At Advancing Human Rights, Keyes supported and encouraged opposition activists in China, Egypt, Saudi Arabia, Russia, Iran and other countries. He also established the website CyberDissidents.org, with the aim of helping to empower opposition movements and regime opponents in the Middle East.
Keyes also helped launch Movements.org, a crowd-sourcing human rights platform, according to The New York Times, which is designed to connect oppositionists in dictatorial countries with Westerners interested in helping them.
Keyes’ human rights activity and the articles he has written on the subject are liable to clash with certain diplomatic, security and economic interests of the State of Israel as defined by Netanyahu in recent years – particularly in regard to relations with Egypt, China and Russia.
For example, Keyes is a harsh opponent of Sissi’s regime in Egypt, and even called to end U.S. military assistance to the country, as long as it continues to imprison human rights activists and journalists.
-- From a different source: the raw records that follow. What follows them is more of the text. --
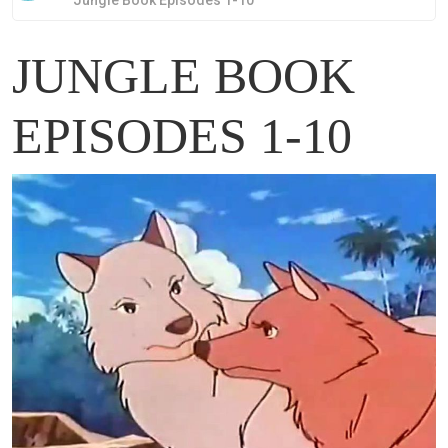
Jungle Book Episodes 1-10
JUNGLE BOOK
EPISODES 1-10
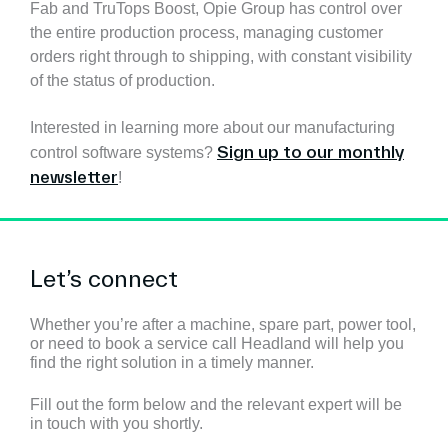
Fab and TruTops Boost, Opie Group has control over
the entire production process, managing customer
orders right through to shipping, with constant visibility
of the status of production.
Interested in learning more about our manufacturing
Sign up to our monthly
control software systems?
newsletter
!
Let’s connect
Whether you’re after a machine, spare part, power tool,
or need to book a service call Headland will help you
find the right solution in a timely manner.
Fill out the form below and the relevant expert will be
in touch with you shortly.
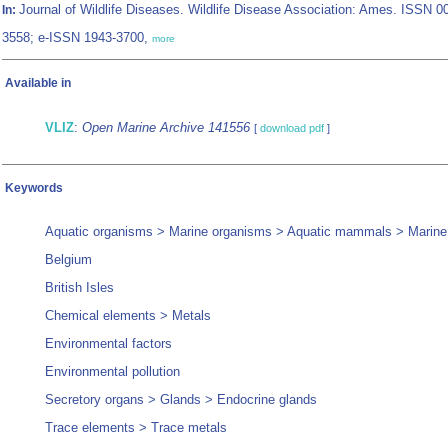
Journal of Wildlife Diseases. Wildlife Disease Association: Ames. ISSN 0
In:
3558; e-ISSN 1943-3700,
more
Available in
VLIZ
:
Open Marine Archive 141556
[
download pdf
]
Keywords
Aquatic organisms > Marine organisms > Aquatic mammals > Mari
Belgium
British Isles
Chemical elements > Metals
Environmental factors
Environmental pollution
Secretory organs > Glands > Endocrine glands
Trace elements > Trace metals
Netanyahu has described promotion of economic ties with China as one of his top priorities, and the government even passed two decisions to that end. For his part, Keyes has been working actively in recent years against the regime in Beijing and its human rights violations.
Raised ire of Beijing
Among other things, for example, Keyes, along with chess champion Gary Kasparov, led a campaign to change the name of the street where the Chinese embassy in Washington is located to Liu Xiaobo Square, after the human rights activist, author and Nobel Peace Prize laureate who is in a Chinese prison. The campaign, which Congress backed, aroused Beijing’s anger.
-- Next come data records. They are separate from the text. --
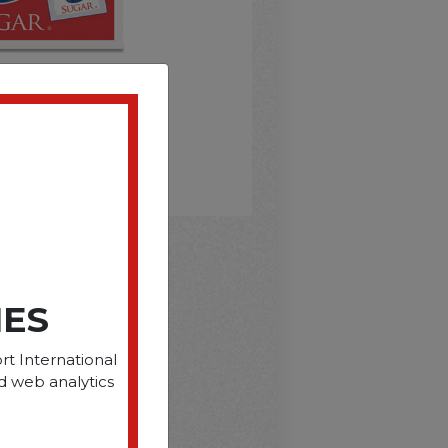
D
IES
rt International
d web analytics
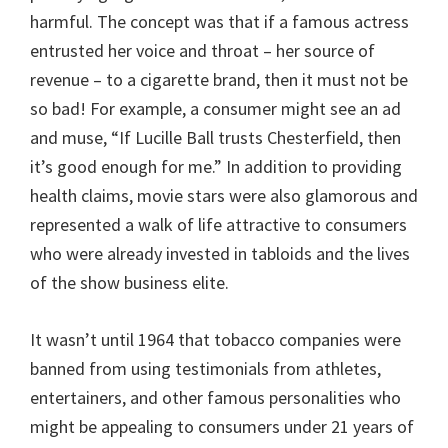
harmful. The concept was that if a famous actress
entrusted her voice and throat – her source of
revenue – to a cigarette brand, then it must not be
so bad! For example, a consumer might see an ad
and muse, “If Lucille Ball trusts Chesterfield, then
it’s good enough for me.” In addition to providing
health claims, movie stars were also glamorous and
represented a walk of life attractive to consumers
who were already invested in tabloids and the lives
of the show business elite.
It wasn’t until 1964 that tobacco companies were
banned from using testimonials from athletes,
entertainers, and other famous personalities who
might be appealing to consumers under 21 years of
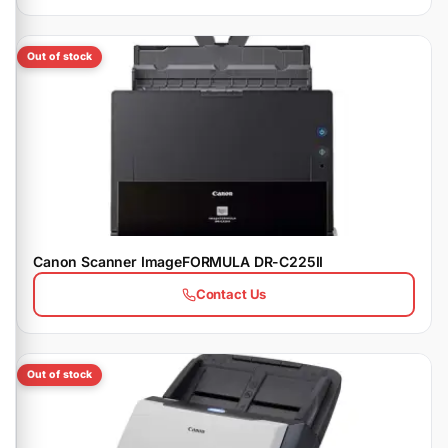
Out of stock
Canon Scanner ImageFORMULA DR-C225II
Contact Us
Out of stock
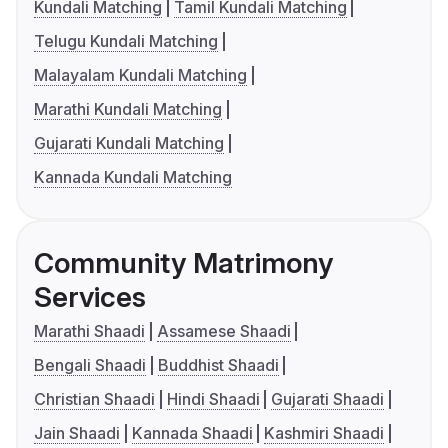
Kundali Matching
Tamil Kundali Matching
Telugu Kundali Matching
Malayalam Kundali Matching
Marathi Kundali Matching
Gujarati Kundali Matching
Kannada Kundali Matching
Community Matrimony
Services
Marathi Shaadi
Assamese Shaadi
Bengali Shaadi
Buddhist Shaadi
Christian Shaadi
Hindi Shaadi
Gujarati Shaadi
Jain Shaadi
Kannada Shaadi
Kashmiri Shaadi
In an interview with the Radio Free Asia blog Free for All in June 2014, Keyes harshly attacked the Chinese regime.
“I think it’s provocative to impose dictatorships on over a billion people,” he said in response to claims from the Chinese foreign ministry that he is a provocateur. “This a struggle for the future of China Will China become a democracy or continue to impose dictatorship on so many people?”